Bundorf, Kate M.
Institution: Stanford University
Grant Title: Health Plan Choice: Implications for Consumers & Purchasers
Grant Number: K02 HS11668
Duration: 5 years (2001-2006)
Total Award: $383,000
Project Description: The purpose of this research
is to determine how choice among competing health plans within group purchasing
arrangements can most effectively be designed to provide access to and deliver
high quality, high-value health care to consumers. This project has three main goals:
- To analyze how individuals choose among alternative health plans, focusing on how characteristics of managed care plans influence the choices of different types of consumers.
- To examine the effects of group purchasing strategies relying on choice among competing plans on cost and access to health insurance for consumers and purchasers, and to determine how the mix of individuals within a purchasing group affects these outcomes.
- To determine how differences between public and private purchasers in their objectives and the composition of their covered populations affect the feasibility and optimal design of group health insurance purchasing arrangements.
Career Goals: Dr. Bundorf is an Assistant
Professor in the Department of Health Research and Policy in the Stanford
University School of Medicine. She is a
Fellow at the Centers for Health Policy and Primary Care and Outcomes Research
at Standord University. Dr. Bundorf
is also a Faculty Research Fellow in the Health Care Program of the National
Bureau of Economics Research (NBER) at Stanford.

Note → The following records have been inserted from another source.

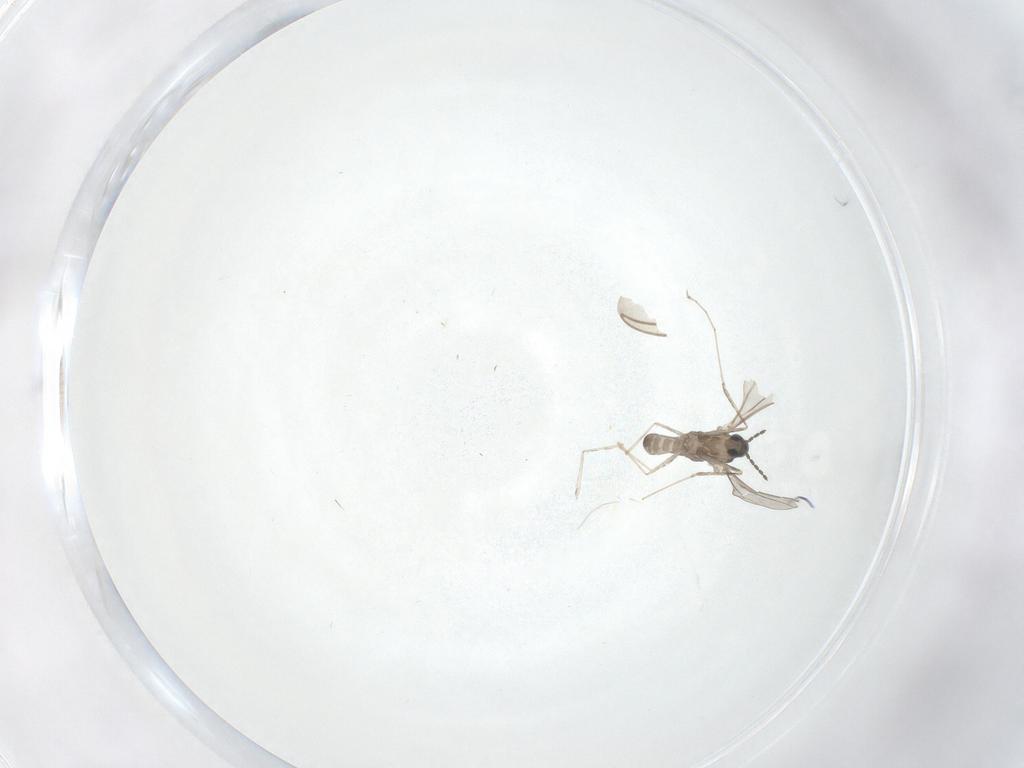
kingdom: Animalia
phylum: Arthropoda
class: Insecta
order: Diptera
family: Cecidomyiidae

Dr. Bundorf's career development goals include formal training in three
new methodological areas, mentoring, and research collaborations with senior
investigators.
Progress to Date: Dr. Bundorf has conducted
research in the areas of affordability of health insurance for individuals, the
determinants and effects of offering health plan choice within employment-based
purchasing groups, how employer benefit design effects worker enrollment
decisions, the effects of health plan quality reporting by public and private
purchasers, the incidence of the costs of employer-sponsored health insurance,
the effect of health insurance status on consumer use of health information,
and the effect of mandated health benefits on medical care treatments and
outcomes. These projects have resulted
in published papers in JAMA, the Journal of Health Economics, and Health Services Research and have been released as NBER working papers. Her project on the incidence of health care
costs of obesity received significant media coverage. She has received additional funding for her
work from the Robert Wood Johnson Foundation through the Economic Research
Initiative on the Uninsured and the National Institute on Aging.

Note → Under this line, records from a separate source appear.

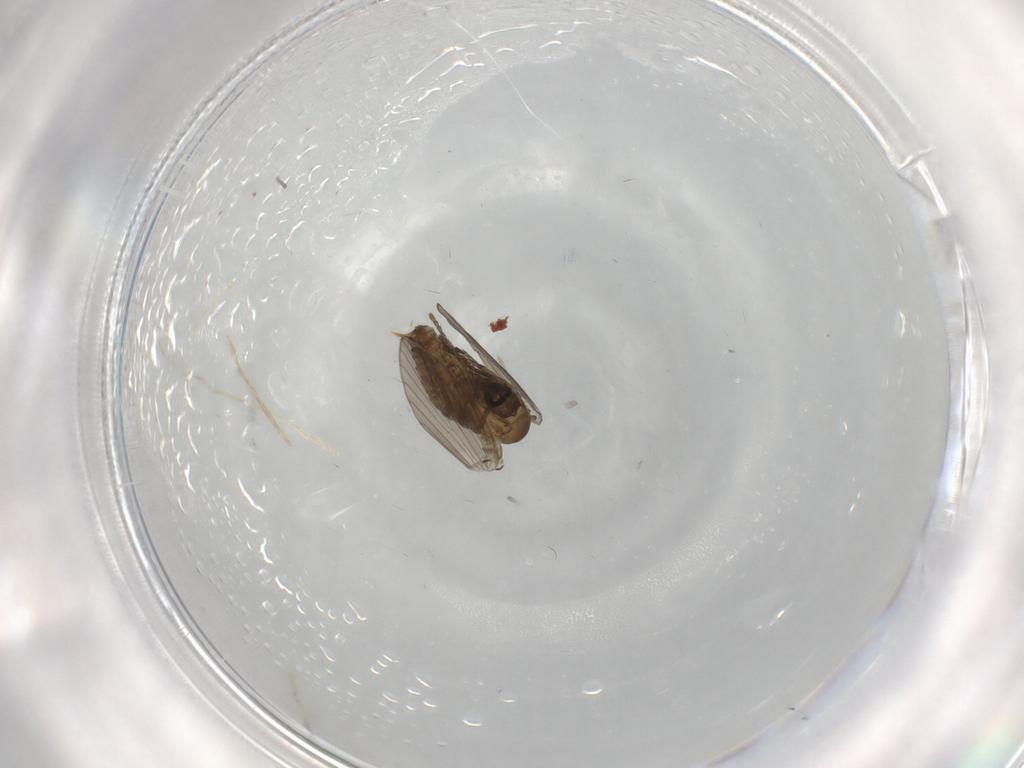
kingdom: Animalia
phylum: Arthropoda
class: Insecta
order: Diptera
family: Psychodidae
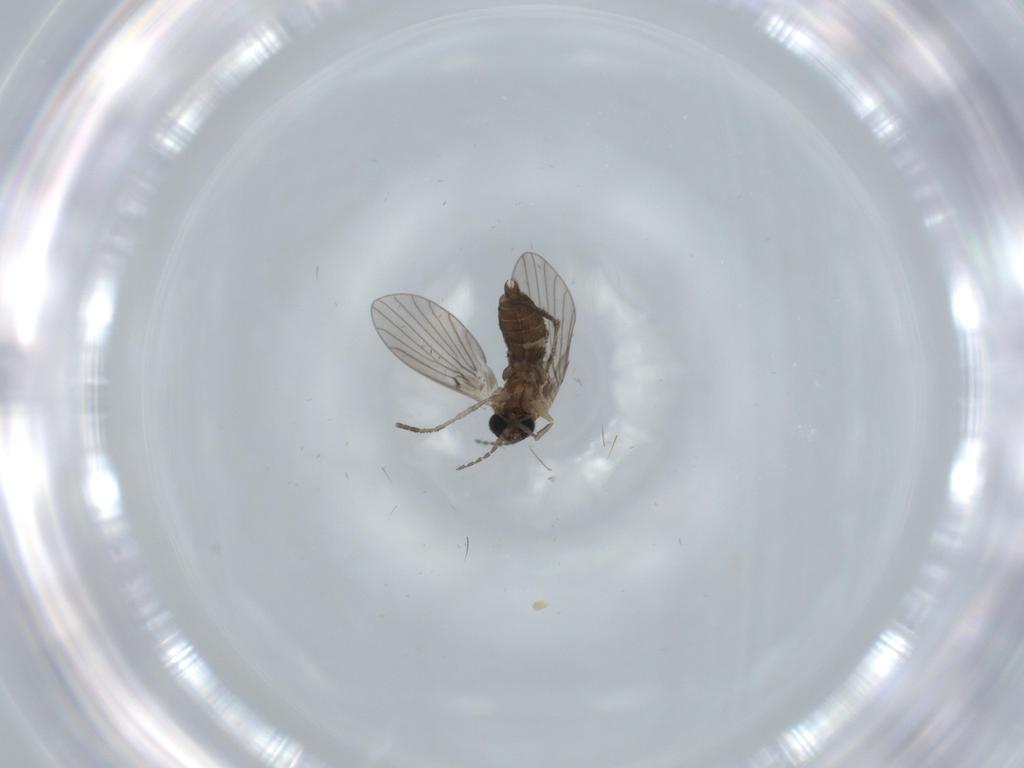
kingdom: Animalia
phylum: Arthropoda
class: Insecta
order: Diptera
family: Psychodidae
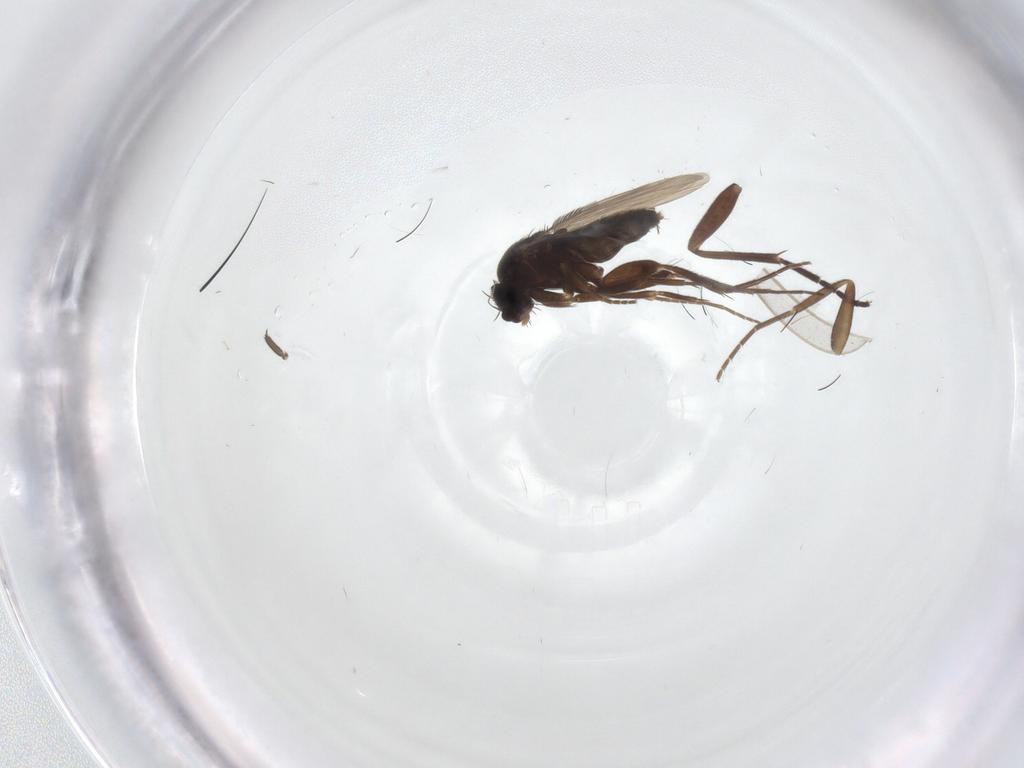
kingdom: Animalia
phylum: Arthropoda
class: Insecta
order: Diptera
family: Sciaridae
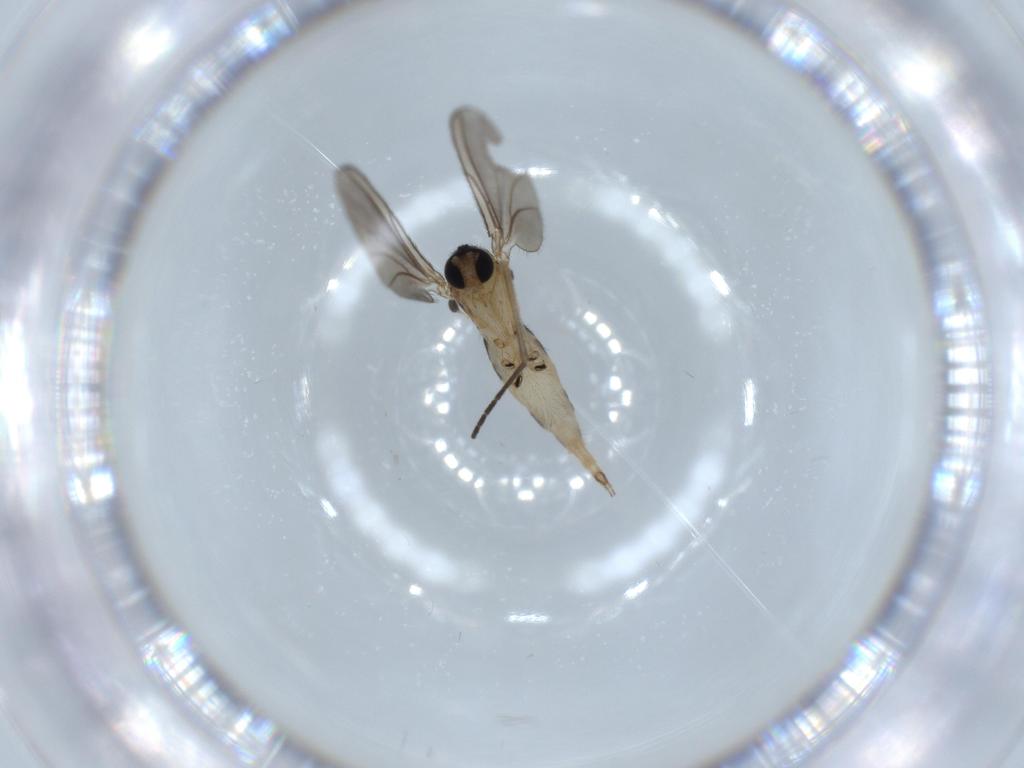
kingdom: Animalia
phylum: Arthropoda
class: Insecta
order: Diptera
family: Sciaridae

Future Plans: Dr. Bundorf plans to continue
work which examines why people are uninsured in the United States, approaching the question using multiple
methodologies. She will focus on the
relationship between health and socioeconomic status in insurance
decisions. Through a grant from the
National Institute on Ageing, she will examine similar issues in the context of
Medicare beneficiaries.
Highlights and Specific Accomplishments:
- Awards:
- Most outstanding abstract within Health Insurance Markets Theme, 2004 AcademyHealth Annual Research Meeting. The Incidence of the Healthcare Costs of Obesity.
K-Generated Publications:
- Bundorf MK. Employee Demand for Health Insurance and Employer Health Plan Choices. Journal of Health Economics 2002;21:65-88.
- Baker LC, Wagner TH, Singer S, Bundorf MK. Use of the Internet and E-Mail for Health Care Information: Results from a National Survey. JAMA 2003;289(18):2400-6.
- Bundorf MK, Singer S, Wagner T, Baker LC. Consumer Search for Information about Health Insurance and the Role of the Internet. American Journal of Managed Care 2004 Sep;10(9):609-16.
- Nicholson S, Bundorf MK, Stein R, Polsky D. The Magnitude and Nature of Risk Selection in Employer-Sponsored Health Plans. Health Services Research 2004;39(6 Part 1):1817-38.
- Polsky D, Stein R, Nicholson, Bundorf MK. Employer Health Insurance Offerings and Employee Enrollment Decisions. Health Services Research 2005 (in press).
- Wagner TH, Baker LC, Bundorf MK, Singer S. Use of the Internet for Health Information by the Chronically Ill. Preventing Chronic Disease. 2004. Available at http://www.cdc.gov/pcd/issues/archive.htm.
- Bhattacharya J, Bundorf MK. The Incidence of the Health Care Costs of Obesity. NBER Working Paper 11303, May 2005.
AHRQ Research Portfolios: Care Management; Training.